Southern Lurøy to NW Løkta. 27 km, 6.1 km/hr average speed. Start 1900 arrive 2400
When we opened the tents in the morning the waves were breaking white from the easterly wind and it was clear we were in no hurry to get going. The camp was well shielded from the wind and it was a warm wind and it was a warm wind so we spent the late morning and early afternoon bathing and sun bathing.
The weather forecast suggested that the wind would come down in the evening, so we decided to have an early dinner and be ready to go at about 1900. The plan was to use the weather window to cross two fjords to get to Løkta, a short paddle of about 25 km.
The first crossing was from Lurøy to Tomma, fully exposed to the southeasterly wind. The wind was still blowing a bit as we crossed and we leaned on the paddles and pushed on to Tomma.
From the map we expected the paddle along Tomma to be quiet and sheltered from the wind. The terrain made it different. We found that there was a lot of fall winds coming down the steep mountain sides. Fall winds are abrupt winds much stronger than forecast. For a kayaker it’s mostly a hassle and hard work. For the open sailing boats that were used here in old times it was a cap sizing hazard. It was the likely reason Reidun up at Brennsundvika lost her grandfather.
For us it was just and unexpected hassle, but since we had experienced more weather than expected throughout the day so far, we paused at southernmost Tomma to consider weather or not to go across Stifjorden to Løkta or to find a campsite at Tomma
In the end we decided to stick the bows out into Stifjorden and check conditions. It is a short crossing, no more than an hour. We found Stifjorden much quieter than forecast. That is as expected in the middle of the night. So we set across, and even though the wind started to pick up as we approached Løkta it was the easiest part of the day
We found a good pebbly beach. Dinner was long ago and now it was past midnight and we just wanted to get into the sleeping bags quickly. The tents were half way up before we noticed the brown blobs that informed us this was cattle grazing land.

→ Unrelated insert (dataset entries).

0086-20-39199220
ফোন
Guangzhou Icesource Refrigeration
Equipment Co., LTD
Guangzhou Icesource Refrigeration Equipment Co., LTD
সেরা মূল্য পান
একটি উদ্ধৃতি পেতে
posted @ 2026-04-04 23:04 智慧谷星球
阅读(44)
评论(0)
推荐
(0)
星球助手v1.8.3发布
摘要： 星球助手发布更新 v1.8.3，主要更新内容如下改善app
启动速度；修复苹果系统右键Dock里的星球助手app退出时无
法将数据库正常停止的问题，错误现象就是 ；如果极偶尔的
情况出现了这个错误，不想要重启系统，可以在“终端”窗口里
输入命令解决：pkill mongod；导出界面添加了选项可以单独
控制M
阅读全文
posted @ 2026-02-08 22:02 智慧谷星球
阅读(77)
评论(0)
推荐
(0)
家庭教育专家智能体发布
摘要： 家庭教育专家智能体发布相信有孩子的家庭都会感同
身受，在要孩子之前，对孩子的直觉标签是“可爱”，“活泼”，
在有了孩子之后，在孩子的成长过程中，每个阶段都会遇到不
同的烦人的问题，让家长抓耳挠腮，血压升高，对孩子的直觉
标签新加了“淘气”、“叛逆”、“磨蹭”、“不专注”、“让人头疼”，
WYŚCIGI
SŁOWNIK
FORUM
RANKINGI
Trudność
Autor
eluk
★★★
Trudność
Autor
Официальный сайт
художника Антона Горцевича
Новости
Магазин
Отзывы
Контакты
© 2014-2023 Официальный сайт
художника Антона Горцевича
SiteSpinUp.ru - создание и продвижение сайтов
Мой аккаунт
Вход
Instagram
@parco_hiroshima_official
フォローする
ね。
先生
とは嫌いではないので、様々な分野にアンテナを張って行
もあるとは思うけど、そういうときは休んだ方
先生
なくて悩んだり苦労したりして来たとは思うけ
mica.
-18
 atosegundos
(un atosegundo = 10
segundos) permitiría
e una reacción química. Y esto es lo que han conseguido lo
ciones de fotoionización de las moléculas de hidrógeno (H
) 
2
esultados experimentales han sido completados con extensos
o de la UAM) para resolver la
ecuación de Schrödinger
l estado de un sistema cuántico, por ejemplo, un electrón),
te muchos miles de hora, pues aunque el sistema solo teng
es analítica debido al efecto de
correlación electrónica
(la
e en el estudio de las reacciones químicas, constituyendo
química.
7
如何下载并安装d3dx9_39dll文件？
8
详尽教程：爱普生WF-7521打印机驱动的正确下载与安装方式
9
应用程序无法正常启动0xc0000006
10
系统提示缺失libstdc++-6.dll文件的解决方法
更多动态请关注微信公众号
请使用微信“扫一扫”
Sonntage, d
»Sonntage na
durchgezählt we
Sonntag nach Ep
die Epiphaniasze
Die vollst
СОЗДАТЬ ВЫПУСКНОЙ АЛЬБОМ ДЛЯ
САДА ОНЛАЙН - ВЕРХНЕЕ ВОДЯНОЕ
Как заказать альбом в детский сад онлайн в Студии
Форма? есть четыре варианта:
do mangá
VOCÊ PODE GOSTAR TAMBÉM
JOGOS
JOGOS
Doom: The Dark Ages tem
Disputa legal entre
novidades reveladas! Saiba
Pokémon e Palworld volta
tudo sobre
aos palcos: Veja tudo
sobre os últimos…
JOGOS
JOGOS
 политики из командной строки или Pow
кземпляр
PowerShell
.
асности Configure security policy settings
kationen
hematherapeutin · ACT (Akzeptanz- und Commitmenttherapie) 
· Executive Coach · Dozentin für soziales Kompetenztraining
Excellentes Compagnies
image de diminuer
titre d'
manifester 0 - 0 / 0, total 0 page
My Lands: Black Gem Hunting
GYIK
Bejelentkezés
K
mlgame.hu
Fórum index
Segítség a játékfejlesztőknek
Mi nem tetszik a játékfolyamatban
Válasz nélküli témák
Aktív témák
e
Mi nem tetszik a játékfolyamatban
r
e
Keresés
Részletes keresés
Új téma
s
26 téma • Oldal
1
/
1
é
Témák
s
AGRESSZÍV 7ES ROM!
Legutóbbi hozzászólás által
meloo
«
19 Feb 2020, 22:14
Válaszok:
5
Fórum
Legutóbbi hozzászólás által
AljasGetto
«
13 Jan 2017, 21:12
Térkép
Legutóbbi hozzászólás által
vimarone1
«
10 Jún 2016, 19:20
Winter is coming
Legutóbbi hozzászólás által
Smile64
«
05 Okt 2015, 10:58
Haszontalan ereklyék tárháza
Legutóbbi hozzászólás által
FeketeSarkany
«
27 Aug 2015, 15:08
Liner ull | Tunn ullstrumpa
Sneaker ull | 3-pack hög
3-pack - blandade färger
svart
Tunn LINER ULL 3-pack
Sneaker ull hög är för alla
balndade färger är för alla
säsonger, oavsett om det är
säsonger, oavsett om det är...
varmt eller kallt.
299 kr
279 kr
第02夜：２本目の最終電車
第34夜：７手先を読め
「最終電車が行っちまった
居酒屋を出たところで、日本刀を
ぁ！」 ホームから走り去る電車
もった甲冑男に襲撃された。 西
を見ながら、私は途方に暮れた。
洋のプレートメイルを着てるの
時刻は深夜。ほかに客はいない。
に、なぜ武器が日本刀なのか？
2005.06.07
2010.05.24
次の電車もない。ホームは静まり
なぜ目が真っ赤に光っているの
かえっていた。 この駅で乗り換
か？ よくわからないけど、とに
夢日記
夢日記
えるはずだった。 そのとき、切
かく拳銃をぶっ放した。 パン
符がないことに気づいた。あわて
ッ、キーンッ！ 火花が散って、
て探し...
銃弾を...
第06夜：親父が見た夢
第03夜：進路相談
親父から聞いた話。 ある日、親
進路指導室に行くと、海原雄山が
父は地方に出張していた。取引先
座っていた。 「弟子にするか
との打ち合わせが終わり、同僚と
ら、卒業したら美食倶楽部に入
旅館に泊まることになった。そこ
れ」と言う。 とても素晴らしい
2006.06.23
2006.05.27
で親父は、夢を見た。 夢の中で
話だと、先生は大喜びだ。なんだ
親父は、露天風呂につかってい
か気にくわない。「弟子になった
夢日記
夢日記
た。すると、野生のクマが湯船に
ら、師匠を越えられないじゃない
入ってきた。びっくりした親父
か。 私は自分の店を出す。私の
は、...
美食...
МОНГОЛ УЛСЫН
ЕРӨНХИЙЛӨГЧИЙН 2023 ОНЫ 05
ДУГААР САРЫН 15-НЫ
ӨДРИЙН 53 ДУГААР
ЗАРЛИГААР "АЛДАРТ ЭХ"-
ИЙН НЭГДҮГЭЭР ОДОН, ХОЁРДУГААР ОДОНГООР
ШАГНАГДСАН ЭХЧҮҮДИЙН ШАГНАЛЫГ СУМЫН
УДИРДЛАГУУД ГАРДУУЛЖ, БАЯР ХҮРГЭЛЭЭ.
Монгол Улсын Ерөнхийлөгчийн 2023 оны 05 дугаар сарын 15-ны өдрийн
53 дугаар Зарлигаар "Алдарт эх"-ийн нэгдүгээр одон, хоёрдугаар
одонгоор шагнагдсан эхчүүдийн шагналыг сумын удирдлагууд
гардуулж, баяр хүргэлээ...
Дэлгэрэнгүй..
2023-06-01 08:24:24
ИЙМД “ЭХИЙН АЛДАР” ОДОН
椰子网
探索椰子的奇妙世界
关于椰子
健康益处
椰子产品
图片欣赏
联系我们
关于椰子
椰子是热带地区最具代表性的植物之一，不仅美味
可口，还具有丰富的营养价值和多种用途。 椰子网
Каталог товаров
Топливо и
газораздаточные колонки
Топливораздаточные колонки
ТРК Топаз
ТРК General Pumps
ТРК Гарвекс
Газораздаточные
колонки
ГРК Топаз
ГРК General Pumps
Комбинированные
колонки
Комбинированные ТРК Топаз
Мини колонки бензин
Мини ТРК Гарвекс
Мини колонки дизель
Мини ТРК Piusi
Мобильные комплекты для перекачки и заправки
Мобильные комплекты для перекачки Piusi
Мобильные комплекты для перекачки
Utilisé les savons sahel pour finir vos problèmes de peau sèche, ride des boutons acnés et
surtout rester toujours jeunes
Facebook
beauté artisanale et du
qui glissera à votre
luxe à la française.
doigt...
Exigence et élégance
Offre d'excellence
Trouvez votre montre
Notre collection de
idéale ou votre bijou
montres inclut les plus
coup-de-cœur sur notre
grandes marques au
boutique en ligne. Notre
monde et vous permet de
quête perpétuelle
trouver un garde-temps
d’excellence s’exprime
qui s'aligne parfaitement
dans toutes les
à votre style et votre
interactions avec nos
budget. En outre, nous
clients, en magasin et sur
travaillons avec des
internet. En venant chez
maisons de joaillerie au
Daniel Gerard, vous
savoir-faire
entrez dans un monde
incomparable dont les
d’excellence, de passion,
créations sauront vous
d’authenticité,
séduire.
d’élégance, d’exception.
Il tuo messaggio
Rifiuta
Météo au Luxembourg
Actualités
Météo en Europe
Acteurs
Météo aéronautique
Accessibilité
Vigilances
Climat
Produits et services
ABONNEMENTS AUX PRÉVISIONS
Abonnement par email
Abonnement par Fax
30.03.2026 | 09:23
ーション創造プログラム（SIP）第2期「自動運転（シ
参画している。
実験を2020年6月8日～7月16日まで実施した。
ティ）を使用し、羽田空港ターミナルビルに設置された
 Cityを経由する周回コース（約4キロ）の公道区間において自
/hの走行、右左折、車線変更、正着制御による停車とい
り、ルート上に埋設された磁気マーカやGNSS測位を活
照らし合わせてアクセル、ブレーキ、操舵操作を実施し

We navigated the tents between the blobs and dived into the sleeping bags. If the cattle appeared we hoped it would be of the friendly kind. Especially Karianne who has a red tent….
As Erling drifted off into sleep he noticed that there was a distinct smell of barn in the tent. Then again after 15 days of paddling it is not clear that this should be blamed on the cattle. Best left unresolved.